> Your assignment: Every line in the entries where "adenocarcinoma" is found should be copied.

> Records to process:

------------------------------------------------------------

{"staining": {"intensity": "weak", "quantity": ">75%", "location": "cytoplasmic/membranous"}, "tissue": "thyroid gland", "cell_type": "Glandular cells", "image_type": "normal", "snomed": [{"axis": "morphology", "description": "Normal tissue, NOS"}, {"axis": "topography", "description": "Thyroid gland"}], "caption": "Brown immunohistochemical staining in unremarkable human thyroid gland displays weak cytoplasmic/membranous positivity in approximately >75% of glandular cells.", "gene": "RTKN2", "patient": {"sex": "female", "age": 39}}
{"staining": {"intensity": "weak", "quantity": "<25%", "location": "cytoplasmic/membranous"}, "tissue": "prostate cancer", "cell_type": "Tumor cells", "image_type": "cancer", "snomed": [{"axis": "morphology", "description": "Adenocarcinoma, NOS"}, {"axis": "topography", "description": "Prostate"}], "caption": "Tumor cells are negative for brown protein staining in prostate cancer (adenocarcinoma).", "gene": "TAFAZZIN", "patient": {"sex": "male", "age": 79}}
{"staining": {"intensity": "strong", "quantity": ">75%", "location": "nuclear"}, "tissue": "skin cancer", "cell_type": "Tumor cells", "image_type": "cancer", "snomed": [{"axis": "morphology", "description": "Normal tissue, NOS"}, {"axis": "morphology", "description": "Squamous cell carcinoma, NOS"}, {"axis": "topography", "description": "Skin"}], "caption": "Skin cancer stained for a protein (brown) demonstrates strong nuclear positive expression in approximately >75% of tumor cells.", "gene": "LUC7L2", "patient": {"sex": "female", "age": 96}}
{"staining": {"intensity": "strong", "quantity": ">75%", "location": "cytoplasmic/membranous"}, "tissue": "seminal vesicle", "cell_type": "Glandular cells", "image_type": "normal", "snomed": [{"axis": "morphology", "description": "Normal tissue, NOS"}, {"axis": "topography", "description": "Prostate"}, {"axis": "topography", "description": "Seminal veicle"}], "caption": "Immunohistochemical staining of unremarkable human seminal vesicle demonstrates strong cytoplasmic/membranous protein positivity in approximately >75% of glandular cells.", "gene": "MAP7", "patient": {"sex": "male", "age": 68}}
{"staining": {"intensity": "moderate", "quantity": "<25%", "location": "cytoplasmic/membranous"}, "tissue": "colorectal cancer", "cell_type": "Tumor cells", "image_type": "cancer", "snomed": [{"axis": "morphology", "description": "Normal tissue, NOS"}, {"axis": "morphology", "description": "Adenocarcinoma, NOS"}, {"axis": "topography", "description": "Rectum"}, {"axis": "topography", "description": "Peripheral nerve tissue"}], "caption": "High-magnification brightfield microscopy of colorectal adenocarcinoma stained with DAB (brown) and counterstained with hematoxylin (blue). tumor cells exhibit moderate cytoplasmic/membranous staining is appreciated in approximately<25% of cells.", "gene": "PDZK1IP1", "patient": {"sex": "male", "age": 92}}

------------------------------------------------------------

> Response box:
{"staining": {"intensity": "weak", "quantity": "<25%", "location": "cytoplasmic/membranous"}, "tissue": "prostate cancer", "cell_type": "Tumor cells", "image_type": "cancer", "snomed": [{"axis": "morphology", "description": "Adenocarcinoma, NOS"}, {"axis": "topography", "description": "Prostate"}], "caption": "Tumor cells are negative for brown protein staining in prostate cancer (adenocarcinoma).", "gene": "TAFAZZIN", "patient": {"sex": "male", "age": 79}}
{"staining": {"intensity": "moderate", "quantity": "<25%", "location": "cytoplasmic/membranous"}, "tissue": "colorectal cancer", "cell_type": "Tumor cells", "image_type": "cancer", "snomed": [{"axis": "morphology", "description": "Normal tissue, NOS"}, {"axis": "morphology", "description": "Adenocarcinoma, NOS"}, {"axis": "topography", "description": "Rectum"}, {"axis": "topography", "description": "Peripheral nerve tissue"}], "caption": "High-magnification brightfield microscopy of colorectal adenocarcinoma stained with DAB (brown) and counterstained with hematoxylin (blue). tumor cells exhibit moderate cytoplasmic/membranous staining is appreciated in approximately<25% of cells.", "gene": "PDZK1IP1", "patient": {"sex": "male", "age": 92}}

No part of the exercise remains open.